Uma coisa que chama bastante a atenção é a arquitetura do museu, assinada por Santiago Calatrava. O projeto faz parte da requalificação da região portuária do Rio de Janeiro, ocupando 15 mil metros quadrados cercados por espelho d’água, jardim, ciclovia e área de lazer. A forma alongada foi inspirada nas bromélias que podem ser vistas no Jardim Botânico da cidade. Nas palavras do arquiteto espanhol, “a ideia é que o edifício fosse o mais etéreo possível, quase flutuando sobre o mar, como um barco, um pássaro ou uma planta”.

Espelho d'água
Espelho d’água

A integração do prédio com o ambiente é apoiada pelo projeto paisagístico desenvolvido pelo escritório Burle Marx. Ali está representada a flora nativa e de restinga da zona costeira da cidade, com um total de 26 espécies diferentes, incluindo ipês roxo e amarelo, pau-brasil, pitangueira, quaresmeira e outros. Também pude observar vários canteiros com temperos e vegetais plantados.
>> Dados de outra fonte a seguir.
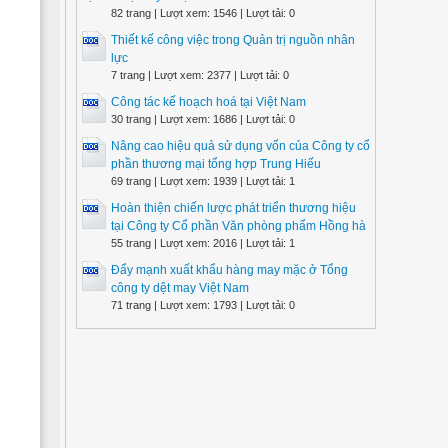
82 trang | Lượt xem: 1546 | Lượt tải: 0
Thiết kế công việc trong Quản trị nguồn nhân
lực
7 trang | Lượt xem: 2377 | Lượt tải: 0
Công tác kế hoạch hoá tại Việt Nam
30 trang | Lượt xem: 1686 | Lượt tải: 0
Nâng cao hiệu quả sử dụng vốn của Công ty cổ
phần thương mại tổng hợp Trung Hiếu
69 trang | Lượt xem: 1939 | Lượt tải: 1
Hoàn thiện chiến lược phát triển thương hiệu
tại Công ty Cổ phần Văn phòng phẩm Hồng hà
55 trang | Lượt xem: 2016 | Lượt tải: 1
Đẩy mạnh xuất khẩu hàng may mặc ở Tổng
công ty dệt may Việt Nam
71 trang | Lượt xem: 1793 | Lượt tải: 0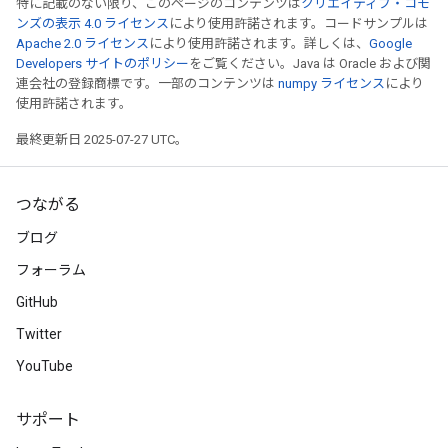
特に記載のない限り、このページのコンテンツは
クリエイティブ・コモ
ンズの表示 4.0 ライセンス
により使用許諾されます。コードサンプルは
Apache 2.0 ライセンス
により使用許諾されます。詳しくは、
Google
Developers サイトのポリシー
をご覧ください。Java は Oracle および関
連会社の登録商標です。一部のコンテンツは
numpy ライセンス
により
使用許諾されます。
最終更新日 2025-07-27 UTC。
つながる
ブログ
フォーラム
GitHub
Twitter
YouTube
サポート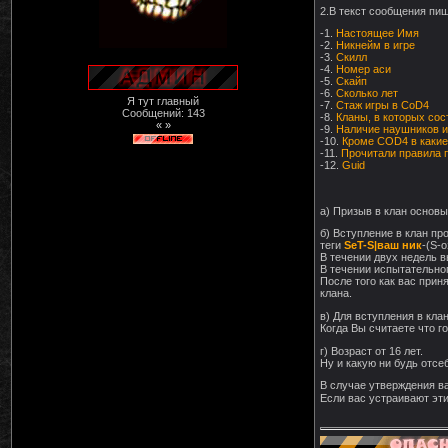
2.В текст сообщения пиш
-1.
Настоящее Имя
-2.
Никнейм в игре
-3.
Скилл
-4.
Номер аси
-5.
Скайп
-6.
Сколько лет
Я тут главный
-7.
Стаж игры в CoD4
Сообщений:
143
-8.
Кланы, в которых сос
« »
-9.
Наличие наушников 
-10.
Кроме COD4 в какие
-11.
Прочитали правила п
-12.
Guid
а) Призыв в клан основ
б) Вступление в клан п
теги
SeT-S|ваш ник
-(S-
В течении двух недель в
В течении испытательно
После того как вас прин
клана.
в) Для вступления в кла
Когда Вы считаете что г
г) Возраст от 16 лет.
Ну и какую ни будь отсеб
В случае утверждения в
Если вас устраивают эт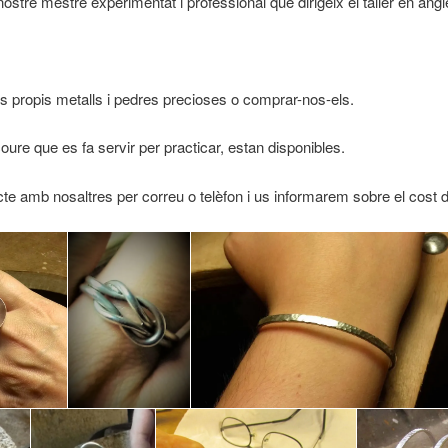
ostre mestre experimentat i professional que dirigeix el taller en angl
s propis metalls i pedres precioses o comprar-nos-els.
oure que es fa servir per practicar, estan disponibles.
e amb nosaltres per correu o telèfon i us informarem sobre el cost 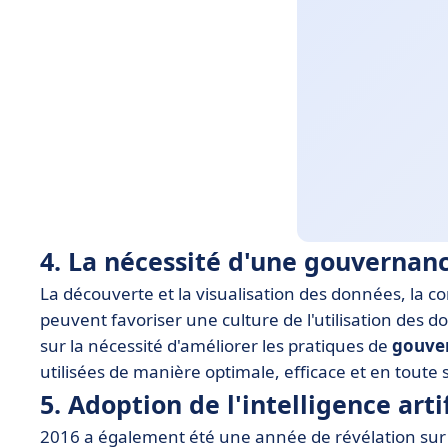
4. La nécessité d'une gouvernan
La découverte et la visualisation des données, la c
peuvent favoriser une culture de l'utilisation des d
sur la nécessité d'améliorer les pratiques de
gouve
utilisées de manière optimale, efficace et en toute 
5. Adoption de l'intelligence artif
2016 a également été une année de révélation sur l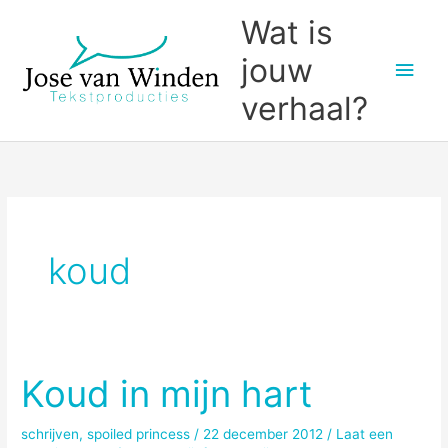
Ga
Wat is
naar
jouw
Hoo
de
inhoud
verhaal?
koud
Koud in mijn hart
schrijven
,
spoiled princess
/
22 december 2012
/
Laat een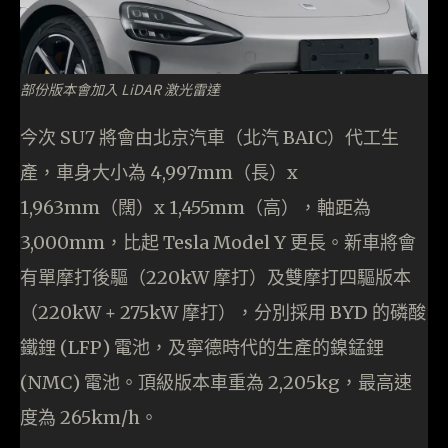
部份版本會加入 LiDAR 激光雷達
今次 SU7 將會由北京汽車（北汽 BAIC）代工生
產，車身大小為 4,997mm（長）x
1,963mm（闊）x 1,455mm（高），軸距為
3,000mm，比起 Tesla Model Y 更長。新車將會
有單摩打後驅（220kW 摩打）及雙摩打四驅版本
（220kW + 275kW 摩打），分別採用 BYD 的磷酸
鐵鋰 (LFP) 電池，及寧德時代的生產的鎳錳鋰
(NMC) 電池。頂級版本車重為 2,205kg，最高速
度為 265km/h。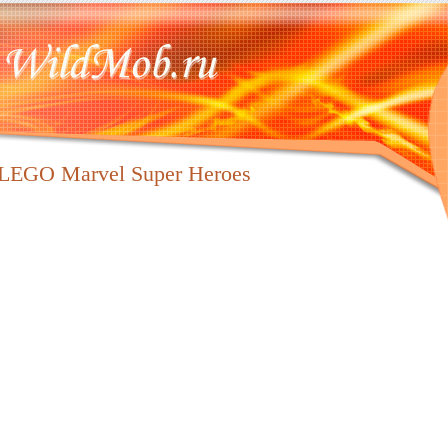
LEGO Marvel Super Heroes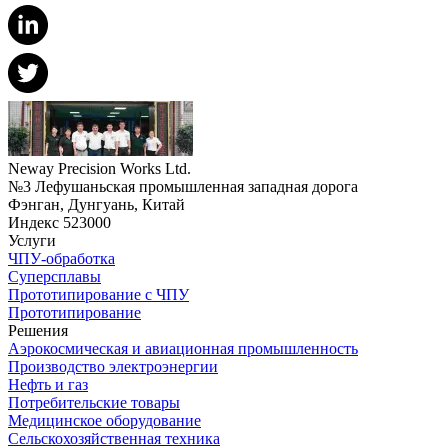
Neway Precision Works Ltd.
№3 Лефушаньская промышленная западная дорога
Фэнган, Дунгуань, Китай
Индекс 523000
Услуги
ЧПУ-обработка
Суперсплавы
Прототипирование с ЧПУ
Прототипирование
Решения
Аэрокосмическая и авиационная промышленность
Производство электроэнергии
Нефть и газ
Потребительские товары
Медицинское оборудование
Сельскохозяйственная техника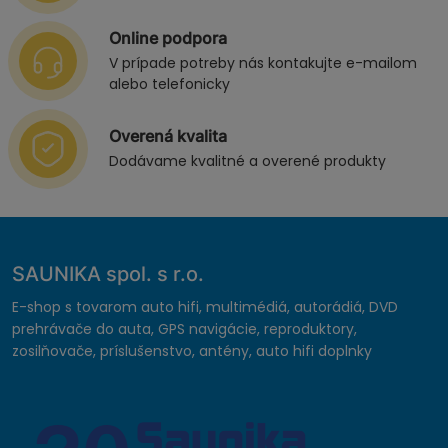
Online podpora
V prípade potreby nás kontakujte e-mailom
alebo telefonicky
Overená kvalita
Dodávame kvalitné a overené produkty
SAUNIKA spol. s r.o.
E-shop s tovarom auto hifi, multimédiá, autorádiá, DVD
prehrávače do auta, GPS navigácie, reproduktory,
zosilňovače, príslušenstvo, antény, auto hifi doplnky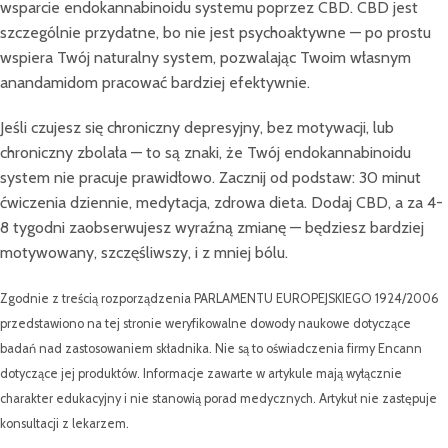
wsparcie endokannabinoidu systemu poprzez CBD. CBD jest
szczególnie przydatne, bo nie jest psychoaktywne — po prostu
wspiera Twój naturalny system, pozwalając Twoim własnym
anandamidom pracować bardziej efektywnie.
Jeśli czujesz się chroniczny depresyjny, bez motywacji, lub
chroniczny zbolała — to są znaki, że Twój endokannabinoidu
system nie pracuje prawidłowo. Zacznij od podstaw: 30 minut
ćwiczenia dziennie, medytacja, zdrowa dieta. Dodaj CBD, a za 4-
8 tygodni zaobserwujesz wyraźną zmianę — będziesz bardziej
motywowany, szczęśliwszy, i z mniej bólu.
Zgodnie z treścią rozporządzenia PARLAMENTU EUROPEJSKIEGO 1924/2006
przedstawiono na tej stronie weryfikowalne dowody naukowe dotyczące
badań nad zastosowaniem składnika. Nie są to oświadczenia firmy Encann
dotyczące jej produktów. Informacje zawarte w artykule mają wyłącznie
charakter edukacyjny i nie stanowią porad medycznych. Artykuł nie zastępuje
konsultacji z lekarzem.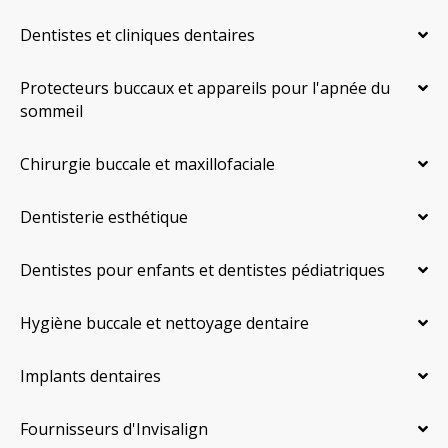
Dentistes et cliniques dentaires
Protecteurs buccaux et appareils pour l'apnée du
sommeil
Chirurgie buccale et maxillofaciale
Dentisterie esthétique
Dentistes pour enfants et dentistes pédiatriques
Hygiène buccale et nettoyage dentaire
Implants dentaires
Fournisseurs d'Invisalign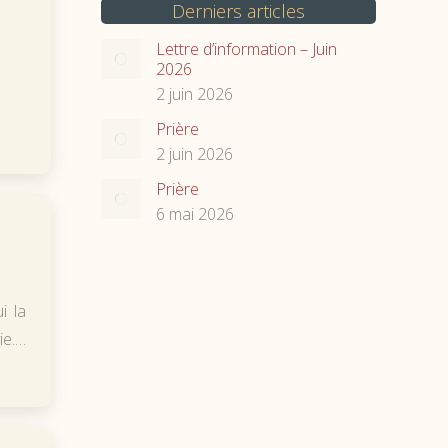
Derniers articles
Lettre d’information – Juin
2026
2 juin 2026
Prière
2 juin 2026
Prière
6 mai 2026
i la
ie.…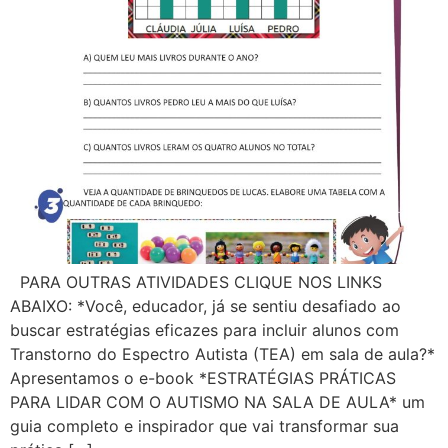
PARA OUTRAS ATIVIDADES CLIQUE NOS LINKS
ABAIXO: *Você, educador, já se sentiu desafiado ao
buscar estratégias eficazes para incluir alunos com
Transtorno do Espectro Autista (TEA) em sala de aula?*
Apresentamos o e-book *ESTRATÉGIAS PRÁTICAS
PARA LIDAR COM O AUTISMO NA SALA DE AULA* um
guia completo e inspirador que vai transformar sua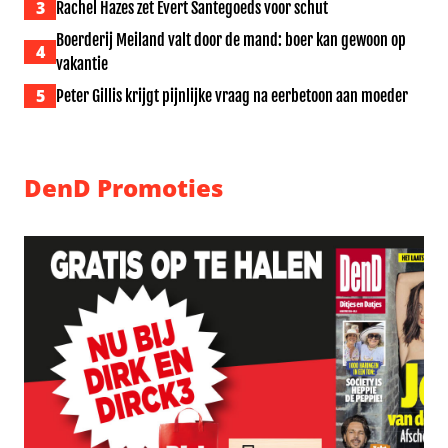
3
Rachel Hazes zet Evert Santegoeds voor schut
Boerderij Meiland valt door de mand: boer kan gewoon op
4
vakantie
5
Peter Gillis krijgt pijnlijke vraag na eerbetoon aan moeder
DenD Promoties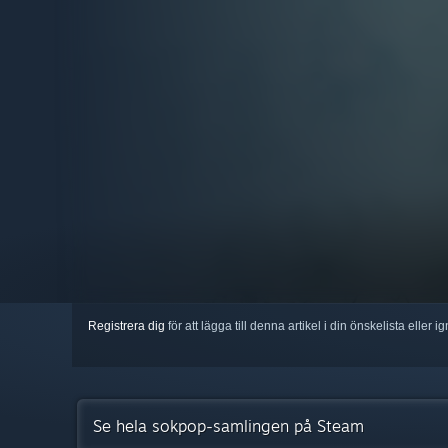
Registrera dig
för att lägga till denna artikel i din önskelista eller 
Se hela sokpop-samlingen på Steam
A sustentabilidade também pode ser observada nas esquadrias de vidro presentes nas fachadas com o objetivo de permitir a entrada da luz natural no prédio, o que é auxiliado pelos 48 conjuntos móveis no formato de asas metálicas, onde foram instaladas as placas fotovoltaicas que se movimentam ao longo do dia de acordo com a posição do sol para otimizar o aproveitamento da luz.

Como se pode perceber, há bastante o que se ver no Museu do Amanhã. E eu ainda nem falei da parte da culinária, com o café e o restaurante Fazenda Culinária, que ficam para outra postagem.